ST. PETERSBURG — What began as a directive from two presidents has quietly become something more durable: a functioning industrial pipeline between two film industries that, until recently, had almost no shared infrastructure. Russia’s Culture Minister Olga Lyubimova said at the St. Petersburg International Economic Forum on Saturday that several more joint historical films with China are in co-production and preparing to begin filming, adding a new chapter to a partnership that only got its first real test eighteen months ago.
The template is “Red Silk” — a spy thriller set in 1927, directed by Andrey Volgin, featuring a mixed Russian and Chinese cast that includes Milos Bikovic, Gleb Kalyuzhny, Yelena Podkaminskaya, Zheng Hanyi, Yang Zihua, and Huang Haonan. It premiered in Beijing in 2025, earning the distinction of being the first joint Russian-Chinese film to receive national status in both countries simultaneously. In Russia, it grossed over 500 million rubles — roughly $5.9 million — within its first month, making it the highest-grossing Russian film released abroad that year.
The sequel, “Black Silk,” is already in production. Filming is underway in Moscow, with a cast that has expanded to include actors from Serbia, Japan, and Germany alongside the Russian and Chinese principals. The story shifts to Shanghai in the early 1930s — a city the production describes as an “Asian New York” at the time, crowded with refugees, competing intelligence services, and a mysterious cargo that multiple powers are attempting to intercept. Lyubimova has visited the set. The premiere is scheduled for 2027.
But the announcement at SPIEF was not about “Black Silk.” It was about what comes after it. “Several more historical films are currently in co-production and are preparing for filming,” Lyubimova told RIA Novosti on the sidelines of the forum. She did not name the projects, their directors, or their production companies — an omission that matters, because the gap between a minister’s conference announcement and an actual shooting schedule in this industry is often measured in years.
What is documented is the framework that would govern them. In May 2025, film authorities from both countries signed a strategic action plan committing to a long-term road map for cooperation through 2030, prioritizing joint productions and cross-border distribution. The two governments had already designated 2024 and 2025 as the China-Russia Years of Culture, a diplomatic initiative that gave the original “Red Silk” production its political cover and, crucially, its access to Chinese cinema chains — a market of 90,000 screens that, as Lyubimova has noted repeatedly, is also one of the most selective in the world.

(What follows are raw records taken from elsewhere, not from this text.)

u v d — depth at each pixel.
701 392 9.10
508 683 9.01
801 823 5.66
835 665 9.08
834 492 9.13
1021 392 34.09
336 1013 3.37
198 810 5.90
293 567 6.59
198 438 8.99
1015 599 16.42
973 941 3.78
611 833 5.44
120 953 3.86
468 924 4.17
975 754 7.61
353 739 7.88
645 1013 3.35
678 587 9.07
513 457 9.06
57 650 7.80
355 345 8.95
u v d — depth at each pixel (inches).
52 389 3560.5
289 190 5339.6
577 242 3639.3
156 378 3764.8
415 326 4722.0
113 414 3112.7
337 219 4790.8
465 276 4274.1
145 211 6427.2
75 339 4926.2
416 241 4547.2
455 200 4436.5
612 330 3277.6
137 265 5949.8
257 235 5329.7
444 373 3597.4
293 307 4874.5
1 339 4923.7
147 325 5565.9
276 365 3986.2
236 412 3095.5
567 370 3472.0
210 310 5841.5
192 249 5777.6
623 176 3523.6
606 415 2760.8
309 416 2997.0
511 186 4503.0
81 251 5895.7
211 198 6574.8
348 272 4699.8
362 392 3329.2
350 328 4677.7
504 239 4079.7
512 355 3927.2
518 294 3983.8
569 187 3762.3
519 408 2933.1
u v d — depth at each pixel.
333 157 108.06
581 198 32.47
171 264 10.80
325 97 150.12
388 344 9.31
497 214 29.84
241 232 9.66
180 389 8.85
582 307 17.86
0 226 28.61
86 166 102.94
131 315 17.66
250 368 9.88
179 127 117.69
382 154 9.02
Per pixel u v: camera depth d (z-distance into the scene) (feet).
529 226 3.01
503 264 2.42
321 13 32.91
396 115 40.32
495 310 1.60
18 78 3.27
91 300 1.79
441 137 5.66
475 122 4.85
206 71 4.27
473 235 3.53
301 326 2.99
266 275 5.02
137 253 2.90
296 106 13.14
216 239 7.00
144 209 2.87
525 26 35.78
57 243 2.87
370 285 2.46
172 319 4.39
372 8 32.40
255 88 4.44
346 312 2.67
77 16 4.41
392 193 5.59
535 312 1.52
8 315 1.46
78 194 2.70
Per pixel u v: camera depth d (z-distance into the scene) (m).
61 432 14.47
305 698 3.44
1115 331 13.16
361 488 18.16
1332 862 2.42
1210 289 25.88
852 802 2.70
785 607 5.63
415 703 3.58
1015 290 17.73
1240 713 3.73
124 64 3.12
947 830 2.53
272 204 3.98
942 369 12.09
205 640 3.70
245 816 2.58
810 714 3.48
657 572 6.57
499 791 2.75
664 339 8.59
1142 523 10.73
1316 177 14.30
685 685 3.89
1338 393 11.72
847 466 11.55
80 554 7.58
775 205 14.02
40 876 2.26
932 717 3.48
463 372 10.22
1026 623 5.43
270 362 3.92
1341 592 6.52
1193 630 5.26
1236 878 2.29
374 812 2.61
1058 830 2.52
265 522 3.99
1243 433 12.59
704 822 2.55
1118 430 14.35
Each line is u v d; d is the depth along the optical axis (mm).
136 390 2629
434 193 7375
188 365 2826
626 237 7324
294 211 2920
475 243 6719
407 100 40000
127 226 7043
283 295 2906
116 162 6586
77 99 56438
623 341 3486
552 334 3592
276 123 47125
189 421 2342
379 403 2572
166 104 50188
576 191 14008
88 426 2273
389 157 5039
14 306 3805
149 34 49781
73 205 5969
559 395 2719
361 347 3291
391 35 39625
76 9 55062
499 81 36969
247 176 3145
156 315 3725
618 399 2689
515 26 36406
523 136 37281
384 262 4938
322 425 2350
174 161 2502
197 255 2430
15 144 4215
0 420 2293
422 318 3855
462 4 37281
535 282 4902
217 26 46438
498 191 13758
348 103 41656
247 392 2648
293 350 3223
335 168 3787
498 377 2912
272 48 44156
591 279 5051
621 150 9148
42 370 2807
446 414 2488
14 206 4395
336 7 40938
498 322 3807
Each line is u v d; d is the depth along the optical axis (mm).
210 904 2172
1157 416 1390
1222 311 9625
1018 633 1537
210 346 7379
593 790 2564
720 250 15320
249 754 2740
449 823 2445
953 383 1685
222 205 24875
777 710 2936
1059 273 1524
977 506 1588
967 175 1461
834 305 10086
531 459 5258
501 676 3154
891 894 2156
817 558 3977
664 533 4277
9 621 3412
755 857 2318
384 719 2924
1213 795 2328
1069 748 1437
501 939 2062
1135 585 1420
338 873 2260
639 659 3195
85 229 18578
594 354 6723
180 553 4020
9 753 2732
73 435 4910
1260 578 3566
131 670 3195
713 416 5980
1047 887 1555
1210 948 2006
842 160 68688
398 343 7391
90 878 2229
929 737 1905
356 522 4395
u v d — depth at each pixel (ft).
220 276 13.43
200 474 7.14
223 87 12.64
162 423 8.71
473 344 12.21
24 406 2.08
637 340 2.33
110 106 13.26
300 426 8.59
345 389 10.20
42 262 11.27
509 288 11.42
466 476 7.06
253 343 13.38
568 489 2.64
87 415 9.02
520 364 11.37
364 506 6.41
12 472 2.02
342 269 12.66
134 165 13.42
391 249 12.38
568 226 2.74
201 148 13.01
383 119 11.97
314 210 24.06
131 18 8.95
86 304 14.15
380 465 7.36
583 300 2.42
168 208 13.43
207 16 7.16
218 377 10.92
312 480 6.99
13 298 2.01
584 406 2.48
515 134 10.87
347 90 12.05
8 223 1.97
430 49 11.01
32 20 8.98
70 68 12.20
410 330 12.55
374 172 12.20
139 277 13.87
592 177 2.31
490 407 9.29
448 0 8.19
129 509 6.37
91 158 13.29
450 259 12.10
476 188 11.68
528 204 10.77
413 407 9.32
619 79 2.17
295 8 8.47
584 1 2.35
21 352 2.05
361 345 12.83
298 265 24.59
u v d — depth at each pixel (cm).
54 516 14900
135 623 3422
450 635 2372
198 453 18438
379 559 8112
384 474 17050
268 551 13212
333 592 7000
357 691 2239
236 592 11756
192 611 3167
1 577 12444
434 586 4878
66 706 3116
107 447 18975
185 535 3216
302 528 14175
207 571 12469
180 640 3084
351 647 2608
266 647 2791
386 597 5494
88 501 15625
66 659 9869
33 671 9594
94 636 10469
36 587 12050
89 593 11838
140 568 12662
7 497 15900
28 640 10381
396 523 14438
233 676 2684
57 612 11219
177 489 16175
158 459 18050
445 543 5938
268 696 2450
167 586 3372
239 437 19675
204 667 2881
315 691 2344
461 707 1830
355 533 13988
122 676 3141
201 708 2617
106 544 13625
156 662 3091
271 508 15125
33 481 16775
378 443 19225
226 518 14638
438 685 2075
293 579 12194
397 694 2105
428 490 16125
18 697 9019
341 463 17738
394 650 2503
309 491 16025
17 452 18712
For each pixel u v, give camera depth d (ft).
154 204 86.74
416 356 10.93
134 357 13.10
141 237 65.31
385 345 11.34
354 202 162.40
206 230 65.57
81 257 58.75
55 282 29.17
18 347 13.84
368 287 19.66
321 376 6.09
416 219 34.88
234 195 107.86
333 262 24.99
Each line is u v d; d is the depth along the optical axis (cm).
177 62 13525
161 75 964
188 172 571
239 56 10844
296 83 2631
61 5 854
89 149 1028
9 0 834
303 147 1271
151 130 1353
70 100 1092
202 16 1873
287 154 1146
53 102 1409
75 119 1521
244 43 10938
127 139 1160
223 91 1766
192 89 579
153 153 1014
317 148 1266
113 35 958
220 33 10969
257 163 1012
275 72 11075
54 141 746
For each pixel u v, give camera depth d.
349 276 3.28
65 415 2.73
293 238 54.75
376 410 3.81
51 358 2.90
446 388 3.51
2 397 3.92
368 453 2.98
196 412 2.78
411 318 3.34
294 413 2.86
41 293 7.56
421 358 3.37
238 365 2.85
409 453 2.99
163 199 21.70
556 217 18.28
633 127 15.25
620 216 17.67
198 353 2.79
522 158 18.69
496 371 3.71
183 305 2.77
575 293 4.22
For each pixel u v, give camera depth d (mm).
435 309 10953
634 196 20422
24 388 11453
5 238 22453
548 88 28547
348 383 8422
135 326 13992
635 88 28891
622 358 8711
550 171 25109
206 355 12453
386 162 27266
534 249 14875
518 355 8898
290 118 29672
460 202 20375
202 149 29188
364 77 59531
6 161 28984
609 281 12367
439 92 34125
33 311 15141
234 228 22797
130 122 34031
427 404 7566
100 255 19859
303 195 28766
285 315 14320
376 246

The strategic logic behind the pairing is not subtle. Both Russia and China lost significant Western market access in recent years — Russia through sanctions following its military operation in Ukraine, China through escalating trade and technology friction with the United States. Cinema is one of the few cultural industries where the two countries can credibly offer each other something the other cannot easily replace: distribution reach, production talent, and audiences primed, in both cases, by decades of lingering affection for Soviet-era film.

Lyubimova has made that last point repeatedly. Soviet films are well-remembered by older Chinese audiences, she has said, and the task is to translate that inherited goodwill into affection for contemporary Russian productions among younger viewers. According to Xinhua, she told reporters last September that Chinese youth were attending Chinese Film Weeks in Russian cities with growing enthusiasm, and that interest had begun spreading from historical dramas into romantic comedies — a genre shift the ministry sees as a sign of market maturation rather than dilution.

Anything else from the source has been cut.